Are Streaming Engines lying to you too?
Do you have a use case where you need to process streams of events in real-time and perform temporal analytics where recent events are more relevant than earlier ones?
If so, perhaps you have heard of streaming engines like Flink, Apache Spark, or Kafka Streams. These systems allow you to compute what are known as continuous queries in the form of sliding window aggregations.
Generically, these queries can be defined as a function (aggregator) applied to a collection of data points which change over time as events from a stream enter and leave a window:
These aggregations are rather popular today and their usage is very widespread. Examples include calculating the most popular hashtag in Twitter for trending purposes, IoT analytics or fraud detection.
Have you ever tried to use one of these engines only to find they don’t quite address your problem?
They come in different flavours. Some are in-memory engines and promise low latency at the cost of higher memory consumption but don’t scale. Others promise scalability at the cost of restricting the type of aggregations you want to do.
Choosing a streaming engine is hard! You know it, we know it. It is a fact.
In the end, we just want our metrics to be calculated accurately, quickly, and in a scalable system for our use case. Turns out that choosing a streaming engine is hard! You know it, we know it. It is a fact.
Why talk about this?

Action item:
In the text on streaming engines, rewrite the paragraph that begins "They come in different flavours" as a short list that keeps its main facts. Use only the text on streaming engines above.

Data to examine:
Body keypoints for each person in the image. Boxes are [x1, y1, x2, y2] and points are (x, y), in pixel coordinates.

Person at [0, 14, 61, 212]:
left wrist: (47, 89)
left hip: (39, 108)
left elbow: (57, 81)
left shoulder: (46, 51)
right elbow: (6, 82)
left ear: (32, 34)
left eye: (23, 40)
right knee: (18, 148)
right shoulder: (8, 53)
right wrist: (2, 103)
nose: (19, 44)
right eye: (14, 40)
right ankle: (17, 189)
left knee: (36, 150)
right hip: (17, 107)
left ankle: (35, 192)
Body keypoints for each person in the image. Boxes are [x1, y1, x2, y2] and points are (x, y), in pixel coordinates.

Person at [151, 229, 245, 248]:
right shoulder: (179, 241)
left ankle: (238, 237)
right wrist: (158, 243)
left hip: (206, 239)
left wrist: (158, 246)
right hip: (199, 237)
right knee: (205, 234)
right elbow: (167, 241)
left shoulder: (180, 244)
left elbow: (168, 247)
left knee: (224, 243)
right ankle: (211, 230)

Answer to this problem:
Streaming engines come in different kinds:
- In-memory engines promise low latency but use more memory and don't scale.
- Other engines promise scalability but restrict the types of aggregations you can do.